Dr Lisa Claire Whitten: Yes and no. As Professor Birrell has mentioned, there has been the establishment of a new committee—the Democratic Scrutiny Committee—to look specifically at changes arising under relevant EU law that are to apply in Northern Ireland. That is linked specifically to the Stormont brake.

If you look at the substance of conversations happening in Assembly committees as they restart their work, there is a very clear effort and requirement to look at the policy impacts of the new landscape that Northern Ireland now has and its positionality as the touching point between the UK internal market and the EU single market, and so there is a way in which that scenario seems to be forcing more of an emphasis on the policy implications of lawmaking and decisions being taken across the board.

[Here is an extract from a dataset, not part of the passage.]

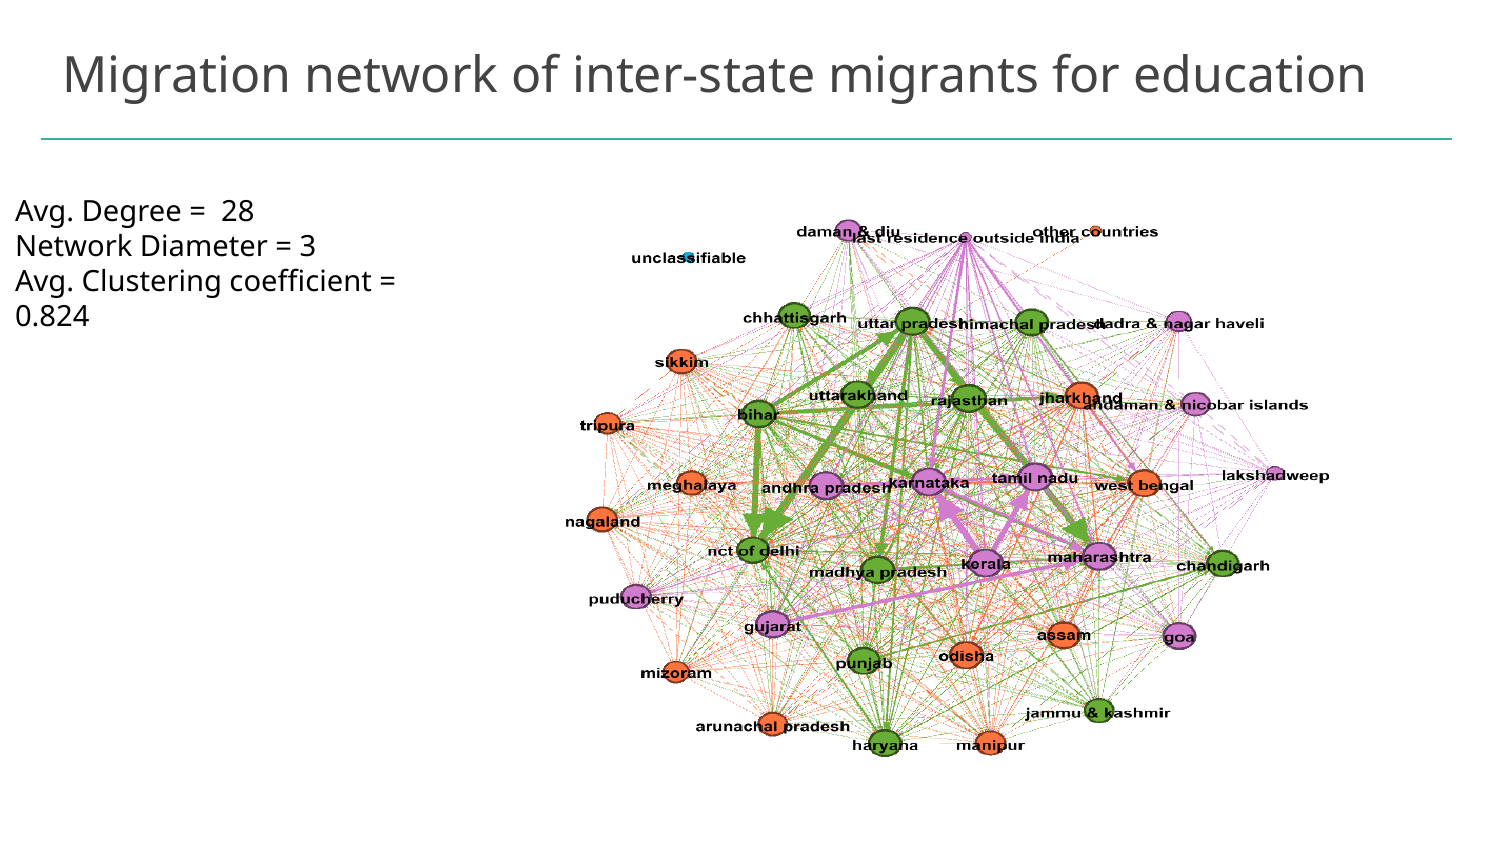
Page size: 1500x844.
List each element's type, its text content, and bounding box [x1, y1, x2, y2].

text_box Avg. Degree = 28 Network Diameter = 3 Avg. Clustering coefficient = 0.824 [0, 177, 377, 345]
picture [382, 165, 1461, 815]
title Migration network of inter-state migrants for education [47, 27, 1446, 122]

I do not mean to make a political point, but, if you look at the history of Northern Ireland, our political culture has been better at politics than it has been at policy. The external change and the new post-Brexit position is catalysing somewhat of what you might call a normalisation in terms of rebalancing the remit of the legislature and the Executive towards more substantive policy decisions. In the same breath, one should also say however that the complexity of the situation is a real challenge in terms of managing that and having the capacity to do so. The requirements are quite considerable.

Professor Derek Birrell: The history of the work of select committees in the Northern Ireland Assembly is not very good in terms of the number and quality of reports, and you have to perhaps look in other directions. It does mean, for example, that, with all of the current select committees plus the extra one resuming, the Northern Ireland Affairs Committee at Westminster, following a convention, will no longer be able to examine devolved matters, although it has been doing that quite extensively over the last two years.

Because of the consensus on getting the Northern Ireland Assembly back to work, the work of select committees may be taken up with more vigour. I expect that the work of the north-south bodies and of the British-Irish Council will attract more effort from Northern Ireland Assembly Members and, therefore, we hope that, with that knowledge and expertise in these and new issues, and IGR in general, will improve.

The Chair: You will be relieved to hear that we have come to the end of our questions. I thank you for joining us and sitting through that interrogation on all of those questions. It is much appreciated. You have given us lines of thought to think about, so thank you very much indeed.